| Angezeigter Text |
/---

Secuoya Studios © Secuoya Content Group

In einigen europäischen aber auch lateinamerikanischen Märkten setzt man auf lokale Pods - kleine Crews vor Ort - die mit Kenntnis des lokalen Marktes mögliche Projekte für Koproduktionen identifizieren sollen. Das Ziel: Sich an Projekten zu beteiligen, die in ihrem Heimatmarkt schon einen Auftraggeber bzw. Abnehmer haben, aber noch Finanzierungslücken schließen müssen. Dort will Secuoya Studios gegen ein Stück vom Kuchen einspringen, vorausgesetzt die Produktionen werden zu einem gewissen Prozentsatz in der Madrid Content City produziert. Laut Secuoya-Gründer Raúl Berdonés und seinem CEO Pablo Jimeno stellt man dafür gut 100 Millionen Euro zur Verfügung - und will nun auch in Deutschland Ausschau halten nach Produktionen, an denen man sich beteiligt.

\---

| Auszüge der Zeilen |
/---

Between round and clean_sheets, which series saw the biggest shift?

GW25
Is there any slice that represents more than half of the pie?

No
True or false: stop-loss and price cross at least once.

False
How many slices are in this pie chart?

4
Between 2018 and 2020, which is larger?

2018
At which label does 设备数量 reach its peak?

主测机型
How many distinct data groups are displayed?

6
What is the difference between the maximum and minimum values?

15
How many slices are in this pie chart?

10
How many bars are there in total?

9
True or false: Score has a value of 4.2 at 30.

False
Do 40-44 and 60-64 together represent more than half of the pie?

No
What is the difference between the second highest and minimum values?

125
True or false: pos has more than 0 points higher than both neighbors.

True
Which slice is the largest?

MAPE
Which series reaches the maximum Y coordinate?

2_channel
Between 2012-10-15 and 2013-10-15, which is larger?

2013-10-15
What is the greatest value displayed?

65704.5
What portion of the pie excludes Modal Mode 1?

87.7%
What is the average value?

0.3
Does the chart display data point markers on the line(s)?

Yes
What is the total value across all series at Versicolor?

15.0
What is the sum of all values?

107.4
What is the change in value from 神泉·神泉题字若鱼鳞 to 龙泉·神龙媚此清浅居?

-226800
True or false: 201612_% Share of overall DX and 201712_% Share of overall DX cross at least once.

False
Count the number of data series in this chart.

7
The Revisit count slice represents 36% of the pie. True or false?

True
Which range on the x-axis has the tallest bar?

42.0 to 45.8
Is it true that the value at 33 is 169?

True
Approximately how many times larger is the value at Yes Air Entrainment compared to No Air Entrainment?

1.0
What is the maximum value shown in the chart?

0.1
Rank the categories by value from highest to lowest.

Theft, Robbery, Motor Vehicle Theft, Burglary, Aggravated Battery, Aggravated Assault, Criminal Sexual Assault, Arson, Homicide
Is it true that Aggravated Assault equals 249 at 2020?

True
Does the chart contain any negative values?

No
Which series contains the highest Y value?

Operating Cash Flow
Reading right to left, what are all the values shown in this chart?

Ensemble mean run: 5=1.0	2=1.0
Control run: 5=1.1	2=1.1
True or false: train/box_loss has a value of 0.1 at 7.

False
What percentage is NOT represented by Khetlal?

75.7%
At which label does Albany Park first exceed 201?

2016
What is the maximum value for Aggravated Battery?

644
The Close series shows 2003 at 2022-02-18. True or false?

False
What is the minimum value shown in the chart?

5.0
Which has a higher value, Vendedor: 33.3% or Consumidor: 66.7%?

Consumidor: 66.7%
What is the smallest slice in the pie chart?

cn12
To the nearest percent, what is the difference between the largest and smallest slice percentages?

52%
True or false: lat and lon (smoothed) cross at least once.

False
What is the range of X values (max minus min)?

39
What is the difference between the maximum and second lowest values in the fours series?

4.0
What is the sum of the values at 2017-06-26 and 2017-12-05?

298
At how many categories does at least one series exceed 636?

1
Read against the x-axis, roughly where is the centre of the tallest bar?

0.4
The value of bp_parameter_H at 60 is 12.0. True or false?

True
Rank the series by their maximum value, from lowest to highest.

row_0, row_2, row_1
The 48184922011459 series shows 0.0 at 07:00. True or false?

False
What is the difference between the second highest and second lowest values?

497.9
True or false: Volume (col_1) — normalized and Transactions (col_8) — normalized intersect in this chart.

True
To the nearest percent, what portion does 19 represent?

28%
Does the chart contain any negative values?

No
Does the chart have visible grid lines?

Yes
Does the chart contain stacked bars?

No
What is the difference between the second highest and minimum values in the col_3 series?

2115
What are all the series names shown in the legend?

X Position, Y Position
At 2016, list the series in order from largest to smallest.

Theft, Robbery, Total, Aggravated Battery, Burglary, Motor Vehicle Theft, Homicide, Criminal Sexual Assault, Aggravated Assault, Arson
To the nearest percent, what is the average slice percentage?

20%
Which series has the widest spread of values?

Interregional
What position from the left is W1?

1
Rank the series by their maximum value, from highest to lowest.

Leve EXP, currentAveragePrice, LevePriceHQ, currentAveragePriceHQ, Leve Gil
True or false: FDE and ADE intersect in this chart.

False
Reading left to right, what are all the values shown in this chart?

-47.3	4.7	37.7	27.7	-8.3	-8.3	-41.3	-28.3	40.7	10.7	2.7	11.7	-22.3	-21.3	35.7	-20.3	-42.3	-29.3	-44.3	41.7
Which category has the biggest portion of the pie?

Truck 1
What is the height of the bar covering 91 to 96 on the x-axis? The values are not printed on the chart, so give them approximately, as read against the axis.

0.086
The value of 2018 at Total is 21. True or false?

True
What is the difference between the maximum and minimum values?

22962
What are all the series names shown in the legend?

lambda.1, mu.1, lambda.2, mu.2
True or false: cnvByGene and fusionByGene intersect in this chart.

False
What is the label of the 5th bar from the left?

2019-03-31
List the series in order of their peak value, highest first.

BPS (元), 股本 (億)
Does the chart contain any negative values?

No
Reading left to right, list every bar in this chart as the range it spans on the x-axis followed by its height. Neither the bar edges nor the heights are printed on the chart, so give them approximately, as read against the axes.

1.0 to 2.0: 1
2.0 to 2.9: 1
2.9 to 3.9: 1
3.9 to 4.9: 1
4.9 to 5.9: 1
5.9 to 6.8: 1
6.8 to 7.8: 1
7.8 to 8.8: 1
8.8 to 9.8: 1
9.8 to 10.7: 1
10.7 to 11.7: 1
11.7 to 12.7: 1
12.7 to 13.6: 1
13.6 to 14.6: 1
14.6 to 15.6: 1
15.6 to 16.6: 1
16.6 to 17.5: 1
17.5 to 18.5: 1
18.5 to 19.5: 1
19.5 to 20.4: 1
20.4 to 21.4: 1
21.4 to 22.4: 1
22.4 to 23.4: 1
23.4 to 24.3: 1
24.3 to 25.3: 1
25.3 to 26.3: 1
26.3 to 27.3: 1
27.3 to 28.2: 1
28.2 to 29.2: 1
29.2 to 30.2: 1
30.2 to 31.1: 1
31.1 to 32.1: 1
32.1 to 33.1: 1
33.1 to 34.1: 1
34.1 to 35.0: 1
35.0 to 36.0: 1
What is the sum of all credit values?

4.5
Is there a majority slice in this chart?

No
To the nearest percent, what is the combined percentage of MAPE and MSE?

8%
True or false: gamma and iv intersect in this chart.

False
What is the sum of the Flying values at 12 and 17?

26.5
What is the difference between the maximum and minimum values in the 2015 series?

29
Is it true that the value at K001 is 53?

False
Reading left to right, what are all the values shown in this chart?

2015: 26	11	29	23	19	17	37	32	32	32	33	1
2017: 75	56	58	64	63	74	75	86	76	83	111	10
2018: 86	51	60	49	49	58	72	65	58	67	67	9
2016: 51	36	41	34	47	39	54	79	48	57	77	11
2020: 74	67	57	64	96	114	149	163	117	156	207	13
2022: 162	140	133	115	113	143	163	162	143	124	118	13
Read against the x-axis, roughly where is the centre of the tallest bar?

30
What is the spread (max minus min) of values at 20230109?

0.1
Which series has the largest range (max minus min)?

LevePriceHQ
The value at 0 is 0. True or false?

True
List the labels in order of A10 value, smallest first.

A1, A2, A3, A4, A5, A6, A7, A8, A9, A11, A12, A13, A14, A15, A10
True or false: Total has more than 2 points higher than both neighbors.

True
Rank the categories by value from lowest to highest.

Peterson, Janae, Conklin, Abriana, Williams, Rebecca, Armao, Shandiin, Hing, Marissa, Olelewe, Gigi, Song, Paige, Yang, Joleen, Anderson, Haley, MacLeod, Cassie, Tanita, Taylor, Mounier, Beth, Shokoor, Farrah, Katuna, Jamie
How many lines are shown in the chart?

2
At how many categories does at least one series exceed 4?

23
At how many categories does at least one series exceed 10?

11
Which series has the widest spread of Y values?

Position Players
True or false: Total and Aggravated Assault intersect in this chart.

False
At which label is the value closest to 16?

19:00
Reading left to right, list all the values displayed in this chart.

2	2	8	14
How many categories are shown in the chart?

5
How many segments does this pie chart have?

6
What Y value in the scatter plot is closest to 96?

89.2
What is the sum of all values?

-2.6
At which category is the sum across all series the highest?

\---

| Aufgaben im Überblick |
1. Prüfen Sie, ob die folgenden Aussagen mit dem Text über Secuoya Studios übereinstimmen: (a) Die lokalen Pods sollen mögliche Projekte für Koproduktionen ausfindig machen. (b) Secuoya Studios stellt dafür rund 50 Millionen Euro bereit. (c) Eine Beteiligung setzt voraus, dass ein Teil der Produktion in der Madrid Content City stattfindet. Antworten Sie jeweils mit Ja oder Nein und zitieren Sie die entscheidenden Worte des Textes wörtlich.
2. Schreiben Sie den Text über Secuoya Studios im Anschluss an seinen letzten Satz weiter.
Für die Bearbeitung werden die Zeilen nicht gebraucht.

| Lösungen zu Aufgaben |
1.
(a) Ja: „die mit Kenntnis des lokalen Marktes mögliche Projekte für Koproduktionen identifizieren sollen“
(b) Nein: „stellt man dafür gut 100 Millionen Euro zur Verfügung“
(c) Ja: „vorausgesetzt die Produktionen werden zu einem gewissen Prozentsatz in der Madrid Content City produziert“

2.
Ein Studio-Betreiber, der ins Risiko geht statt nur Infrastruktur zu vermieten oder als Dienstleister zu agieren? Ein Konzept, das uns gedanklich kurz zurückbringt zum schon einmal erwähnten Coloneum in Köln, wo Betreiber MMC Studios unter der Geschäftsführung von Jens Wolf vor zwei Jahren noch zu einem ähnlichen Abenteuer aufbrechen wollte, um aus der Dienstleister-Rolle heraus zum Studio nach US-Vorbild zu werden. Doch diese Ambitionen in Köln wurden durch personelle Veränderungen weitgehend kassiert. Aber auch im Norden von Madrid muss sich die schöne Theorie erst noch in der Praxis bewähren.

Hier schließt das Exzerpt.